* _Aim of the exercise_
Your answer must be an exact copy of the records, with no pictures included.

* _Extracted information_
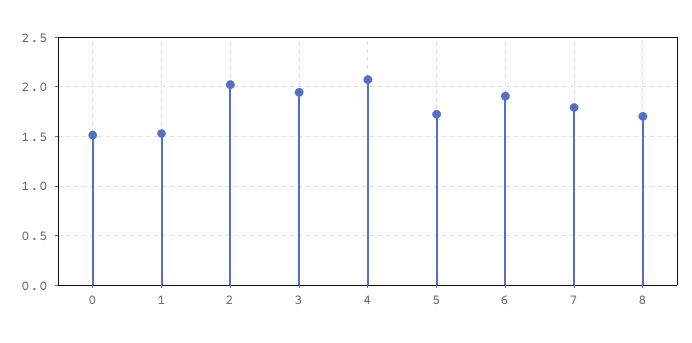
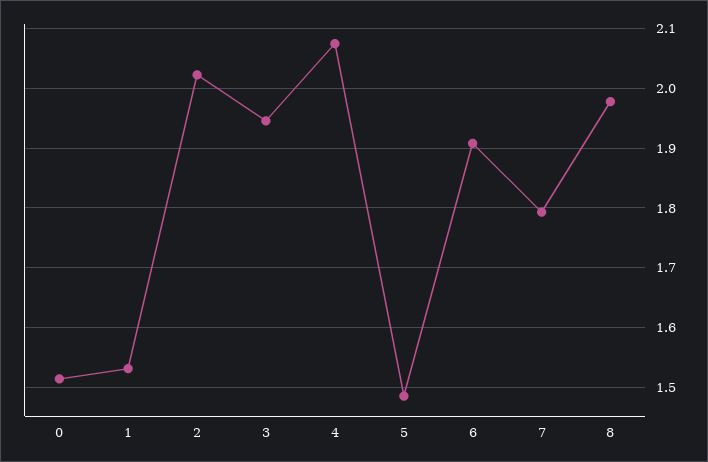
5: 1.7 -> 1.48
8: 1.7 -> 1.98

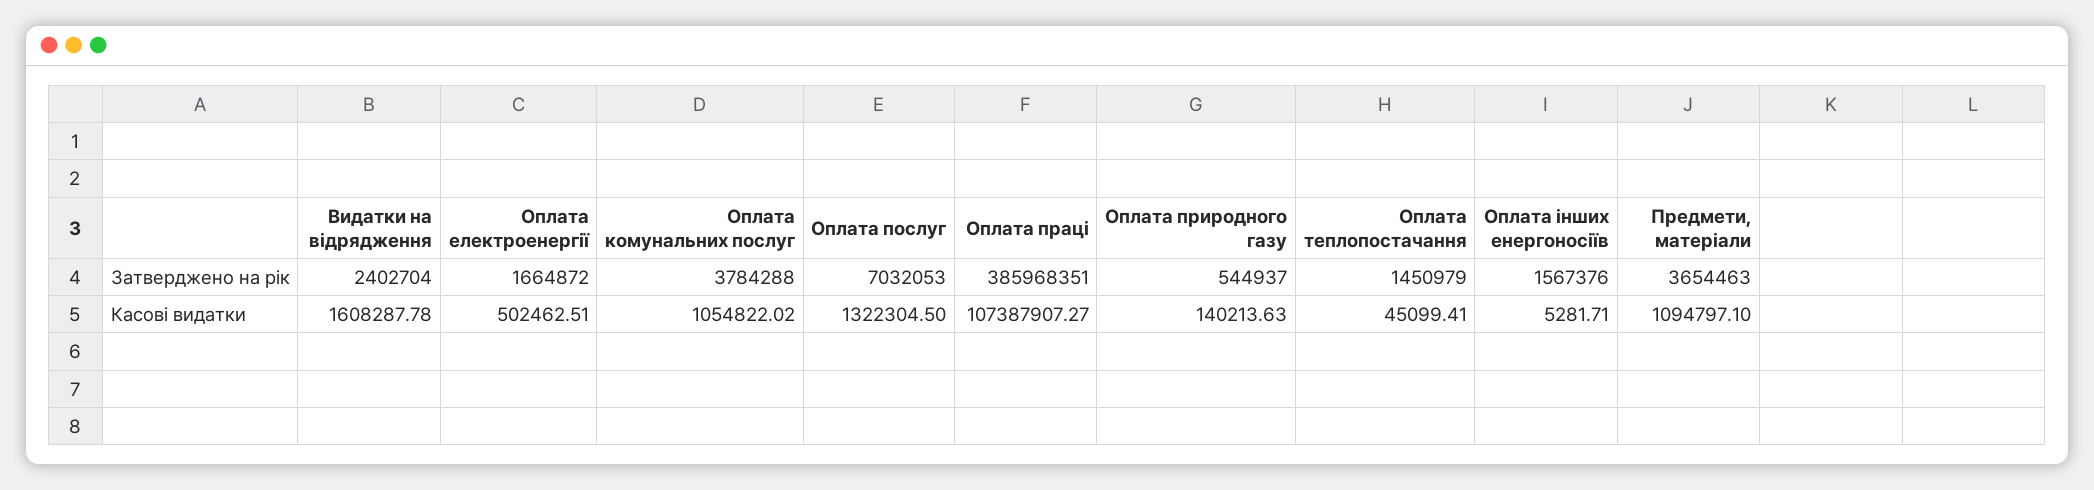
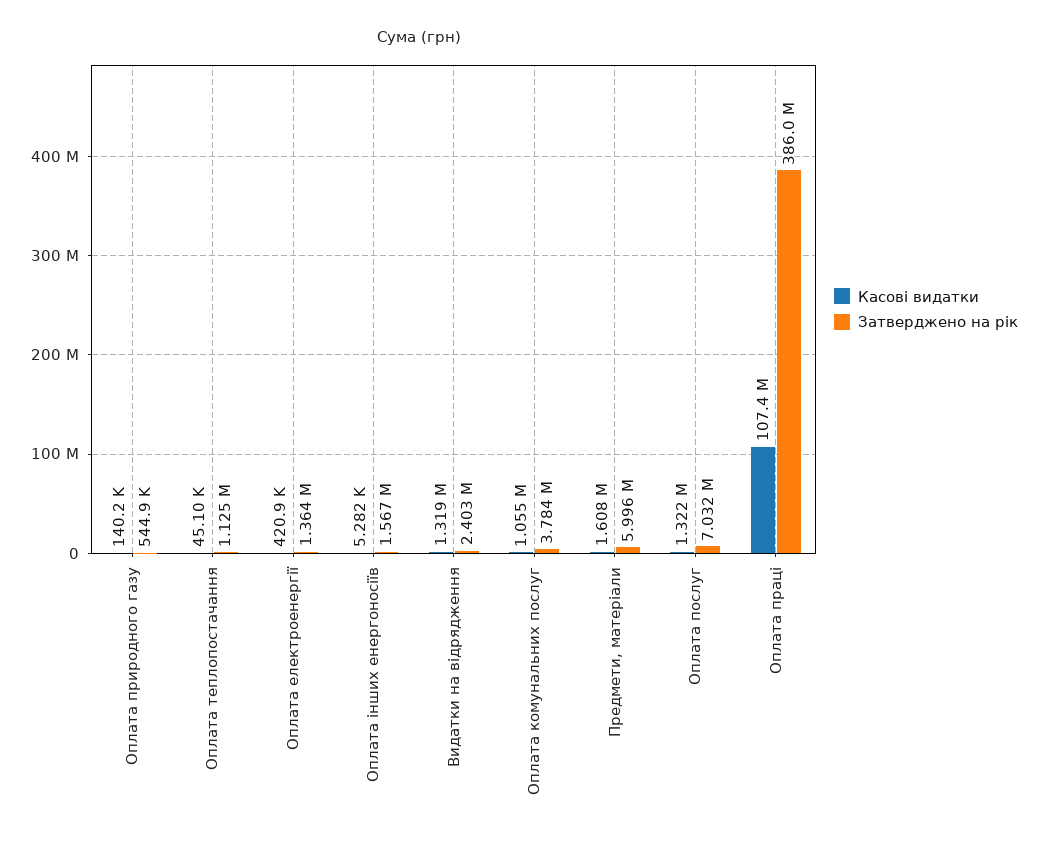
Затверджено на рік, Оплата електроенергії: 1664872 -> 1364000
Затверджено на рік, Оплата теплопостачання: 1450979 -> 1125000
Затверджено на рік, Предмети, матеріали: 3654463 -> 5996000
Касові видатки, Видатки на відрядження: 1608287.78 -> 1319000
Касові видатки, Оплата електроенергії: 502462.51 -> 420900
Касові видатки, Предмети, матеріали: 1094797.1 -> 1608000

* _Exercise output_
5: 1.7 -> 1.48
8: 1.7 -> 1.98

Затверджено на рік, Оплата електроенергії: 1664872 -> 1364000
Затверджено на рік, Оплата теплопостачання: 1450979 -> 1125000
Затверджено на рік, Предмети, матеріали: 3654463 -> 5996000
Касові видатки, Видатки на відрядження: 1608287.78 -> 1319000
Касові видатки, Оплата електроенергії: 502462.51 -> 420900
Касові видатки, Предмети, матеріали: 1094797.1 -> 1608000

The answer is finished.